Bitcoin’s mining network just absorbed one of its sharpest resets in years. At the latest difficulty adjustment, the metric that governs how hard it is to mine a new block climbed to about 144.4 trillion, a 15 percent increase that ranks as the largest percentage rise since 2021, when the network was recovering from China’s mining crackdown. Difficulty is recalibrated every 2,016 blocks, roughly once every two weeks, to keep block production near ten minutes regardless of how much hashing power is online.
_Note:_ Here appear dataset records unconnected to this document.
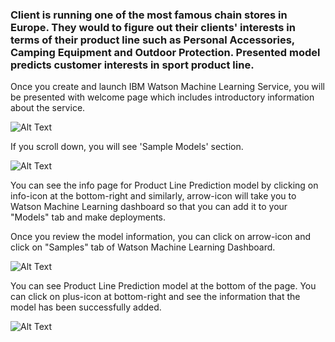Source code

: ### Client is running one of the most famous chain stores in Europe. They would to figure out their clients' interests in terms of their product line such as Personal Accessories, Camping Equipment and Outdoor Protection. Presented model predicts customer interests in sport product line.

Once you create and launch IBM Watson Machine Learning Service, you will be presented with welcome page which includes introductory information about the service.

![Alt Text](http://www.sheawong.com/wp-content/uploads/2013/08/keephatin.gif)

If you scroll down, you will see 'Sample Models' section.

![Alt Text](http://www.sheawong.com/wp-content/uploads/2013/08/keephatin.gif)

You can see the info page for Product Line Prediction model by clicking on info-icon at the bottom-right and similarly, arrow-icon will take you to Watson Machine Learning dashboard so that you can add it to your "Models" tab and make deployments.

Once you review the model information, you can click on arrow-icon and click on "Samples" tab of Watson Machine Learning Dashboard.

![Alt Text](http://www.sheawong.com/wp-content/uploads/2013/08/keephatin.gif)

You can see Product Line Prediction model at the bottom of the page. You can click on plus-icon at bottom-right and see the information that the model has been successfully added.

![Alt Text](http://www.sheawong.com/wp-content/uploads/2013/08/keephatin.gif)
The latest move comes right after a pronounced setback in network capacity. In January and early February, severe winter weather in the United States disrupted power grids in major mining regions and pushed several large operators to throttle or temporarily halt activity. That contributed to a roughly 12 percent drop in difficulty and pulled hashrate down from a peak of about 1.1 zettahash per second to around 826 exahash per second, the steepest pullback in mining activity since late 2021. With power conditions improving and machines coming back online, hashrate has recovered to roughly 1 zettahash per second, which is what drove the 15 percent upward snap in difficulty.
All of this is happening against a softer price backdrop. When bitcoin set a record near 126,500 dollars in October, miners enjoyed both strong prices and record network throughput. By early February, spot prices had dropped toward 60,000 dollars before rebounding to around 67,000 dollars, even as the network’s security budget, as reflected by hashrate and difficulty, pushed back toward prior highs. That divergence means miners are now committing near peak computational power at a time when each unit of hash earns less in dollar terms than it did during the top.
The squeeze shows up clearly in hashprice, a metric that tracks estimated daily revenue per petahash of capacity. Current readings near 23.9 dollars per PH per day sit at multi year lows, which puts pressure on operators with older or less efficient fleets and on miners who pay higher energy costs. Yet large, well capitalized firms, especially those with access to cheap power, continue to run aggressively. Analysts note that some state backed and sovereign miners remain firmly profitable even at today’s hashprice levels, with operations in the United Arab Emirates, for example, sitting on hundreds of millions of dollars in unrealized gains. That combination of stressed margins for weaker players and sustained expansion by the strongest ones is helping keep hashrate elevated and is a key reason why difficulty could post such a large increase despite a market that is still well below its recent peak.